* Passage:
********************

OSULA Announces 2022-23 Scholarship Recipient

Alexander Rosenberg of Westlake Village, Calif. (Westlake HS)

LOS ANGELES – Alexander Rosenberg, a Westlake Village, Calif., native and graduate of Westlake High School, has been selected by The Ohio State University Alumni Club of Los Angeles (OSULA) as its annual scholarship recipient for the 2022-23 academic year. The announcement was made by the club’s scholarship committee chair, OSULA Vice President Ricky Darling.

Open to local Southern California high school graduates, OSULA’s $9,000 scholarship was awarded to Rosenberg for his first year on the main campus of The Ohio State University in Columbus, Ohio.

“I first want to start off with a huge thank you for this incredible opportunity because being the recipient of this year’s OSULA scholarship means an incredible amount to me,” confides Rosenberg. “It means that all my hard work and accomplishments during high school have paid off and I have been recognized and rewarded for countless hours spent in study and service. I will continue to work hard throughout college and represent my hometown region, no matter how far away I am.”

********************

* Information:
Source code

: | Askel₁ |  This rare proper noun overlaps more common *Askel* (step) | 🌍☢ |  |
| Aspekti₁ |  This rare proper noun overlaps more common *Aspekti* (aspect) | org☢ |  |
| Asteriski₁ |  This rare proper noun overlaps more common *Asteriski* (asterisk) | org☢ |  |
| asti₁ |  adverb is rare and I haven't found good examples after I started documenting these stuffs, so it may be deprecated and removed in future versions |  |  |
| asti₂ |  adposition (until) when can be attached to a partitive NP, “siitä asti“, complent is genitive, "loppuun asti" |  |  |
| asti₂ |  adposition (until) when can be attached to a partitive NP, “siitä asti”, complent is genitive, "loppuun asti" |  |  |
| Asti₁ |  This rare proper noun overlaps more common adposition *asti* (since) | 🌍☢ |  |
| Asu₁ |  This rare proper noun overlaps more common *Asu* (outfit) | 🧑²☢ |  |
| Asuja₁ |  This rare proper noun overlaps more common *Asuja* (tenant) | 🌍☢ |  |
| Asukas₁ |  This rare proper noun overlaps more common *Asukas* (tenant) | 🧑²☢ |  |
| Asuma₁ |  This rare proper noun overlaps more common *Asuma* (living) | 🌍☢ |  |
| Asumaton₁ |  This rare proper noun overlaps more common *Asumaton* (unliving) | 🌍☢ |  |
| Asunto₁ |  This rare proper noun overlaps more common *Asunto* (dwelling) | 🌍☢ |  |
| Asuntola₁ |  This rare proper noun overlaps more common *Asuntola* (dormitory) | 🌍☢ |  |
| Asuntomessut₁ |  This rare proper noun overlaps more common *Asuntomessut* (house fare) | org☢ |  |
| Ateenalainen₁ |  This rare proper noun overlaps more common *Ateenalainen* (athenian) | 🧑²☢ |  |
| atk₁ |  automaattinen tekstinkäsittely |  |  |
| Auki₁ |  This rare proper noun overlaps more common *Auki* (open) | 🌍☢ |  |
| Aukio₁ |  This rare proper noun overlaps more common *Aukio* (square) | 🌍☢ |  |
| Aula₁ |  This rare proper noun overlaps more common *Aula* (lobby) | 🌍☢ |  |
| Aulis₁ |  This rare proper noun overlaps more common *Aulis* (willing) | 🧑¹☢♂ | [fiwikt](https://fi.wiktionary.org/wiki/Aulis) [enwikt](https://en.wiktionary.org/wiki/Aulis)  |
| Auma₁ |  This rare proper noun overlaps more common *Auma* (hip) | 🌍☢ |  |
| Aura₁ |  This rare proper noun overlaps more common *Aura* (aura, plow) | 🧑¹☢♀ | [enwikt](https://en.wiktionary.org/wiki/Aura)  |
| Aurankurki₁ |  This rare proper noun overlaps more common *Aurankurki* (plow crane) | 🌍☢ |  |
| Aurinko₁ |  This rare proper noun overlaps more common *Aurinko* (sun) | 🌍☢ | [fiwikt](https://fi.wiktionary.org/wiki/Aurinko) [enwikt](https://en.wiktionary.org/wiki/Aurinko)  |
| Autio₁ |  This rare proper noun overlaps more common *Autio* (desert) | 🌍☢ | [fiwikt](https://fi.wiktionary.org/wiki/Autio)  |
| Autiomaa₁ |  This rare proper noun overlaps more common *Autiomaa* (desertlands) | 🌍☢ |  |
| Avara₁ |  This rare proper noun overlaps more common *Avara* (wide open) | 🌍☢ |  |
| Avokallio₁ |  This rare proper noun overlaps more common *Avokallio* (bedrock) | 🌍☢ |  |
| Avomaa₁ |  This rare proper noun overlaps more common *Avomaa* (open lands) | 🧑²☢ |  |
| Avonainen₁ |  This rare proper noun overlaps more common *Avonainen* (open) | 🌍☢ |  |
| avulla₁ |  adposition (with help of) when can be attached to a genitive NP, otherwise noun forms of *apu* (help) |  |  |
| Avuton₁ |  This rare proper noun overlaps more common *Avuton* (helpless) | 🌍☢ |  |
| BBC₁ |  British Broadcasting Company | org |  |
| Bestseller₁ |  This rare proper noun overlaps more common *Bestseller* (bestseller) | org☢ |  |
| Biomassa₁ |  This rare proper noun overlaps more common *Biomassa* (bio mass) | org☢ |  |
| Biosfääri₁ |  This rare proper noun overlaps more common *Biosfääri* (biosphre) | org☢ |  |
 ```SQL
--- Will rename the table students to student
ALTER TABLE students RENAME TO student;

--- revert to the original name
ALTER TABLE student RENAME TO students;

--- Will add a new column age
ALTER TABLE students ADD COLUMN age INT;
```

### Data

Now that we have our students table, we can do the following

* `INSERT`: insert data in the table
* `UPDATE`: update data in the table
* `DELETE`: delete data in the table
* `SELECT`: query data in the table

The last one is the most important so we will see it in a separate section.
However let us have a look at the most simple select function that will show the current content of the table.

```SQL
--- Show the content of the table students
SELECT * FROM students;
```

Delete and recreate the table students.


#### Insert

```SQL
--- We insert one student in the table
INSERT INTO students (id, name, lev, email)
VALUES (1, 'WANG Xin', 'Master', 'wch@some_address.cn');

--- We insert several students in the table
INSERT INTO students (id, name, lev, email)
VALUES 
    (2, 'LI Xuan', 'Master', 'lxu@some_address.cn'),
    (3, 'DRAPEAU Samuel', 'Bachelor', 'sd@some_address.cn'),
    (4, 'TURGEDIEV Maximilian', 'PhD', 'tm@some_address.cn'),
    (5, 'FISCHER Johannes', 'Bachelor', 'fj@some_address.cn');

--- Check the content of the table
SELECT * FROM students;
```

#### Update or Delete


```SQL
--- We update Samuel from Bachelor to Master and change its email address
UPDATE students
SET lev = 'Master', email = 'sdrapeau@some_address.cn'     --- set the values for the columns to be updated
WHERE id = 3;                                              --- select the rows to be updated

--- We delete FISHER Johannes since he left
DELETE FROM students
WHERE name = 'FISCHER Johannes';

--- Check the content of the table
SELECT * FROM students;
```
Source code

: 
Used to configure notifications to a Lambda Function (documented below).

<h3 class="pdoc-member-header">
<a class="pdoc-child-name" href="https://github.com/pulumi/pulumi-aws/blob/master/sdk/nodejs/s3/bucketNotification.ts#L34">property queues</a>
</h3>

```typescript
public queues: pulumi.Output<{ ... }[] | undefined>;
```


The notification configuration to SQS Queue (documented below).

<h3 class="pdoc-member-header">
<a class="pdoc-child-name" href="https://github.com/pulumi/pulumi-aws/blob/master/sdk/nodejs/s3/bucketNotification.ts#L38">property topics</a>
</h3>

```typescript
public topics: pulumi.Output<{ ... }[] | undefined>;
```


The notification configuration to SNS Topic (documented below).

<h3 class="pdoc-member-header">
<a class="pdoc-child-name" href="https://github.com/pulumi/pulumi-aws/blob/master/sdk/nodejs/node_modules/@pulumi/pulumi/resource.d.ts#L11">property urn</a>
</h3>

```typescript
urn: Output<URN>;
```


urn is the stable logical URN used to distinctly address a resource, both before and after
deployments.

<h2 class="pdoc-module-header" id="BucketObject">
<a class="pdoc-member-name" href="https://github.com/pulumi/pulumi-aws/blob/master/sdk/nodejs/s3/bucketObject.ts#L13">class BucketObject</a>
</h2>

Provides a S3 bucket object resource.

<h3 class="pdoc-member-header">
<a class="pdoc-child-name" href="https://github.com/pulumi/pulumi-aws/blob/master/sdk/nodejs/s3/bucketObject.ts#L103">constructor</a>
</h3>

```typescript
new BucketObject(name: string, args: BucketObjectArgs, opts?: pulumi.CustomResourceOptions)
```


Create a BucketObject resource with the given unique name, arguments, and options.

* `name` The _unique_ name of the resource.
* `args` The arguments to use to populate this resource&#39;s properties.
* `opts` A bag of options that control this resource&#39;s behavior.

********************

Write out the scholarship announcement from "OSULA Announces 2022-23" up to and including "President Ricky Darling.". Disregard the data entirely.

OSULA Announces 2022-23 Scholarship Recipient

Alexander Rosenberg of Westlake Village, Calif. (Westlake HS)

LOS ANGELES – Alexander Rosenberg, a Westlake Village, Calif., native and graduate of Westlake High School, has been selected by The Ohio State University Alumni Club of Los Angeles (OSULA) as its annual scholarship recipient for the 2022-23 academic year. The announcement was made by the club’s scholarship committee chair, OSULA Vice President Ricky Darling.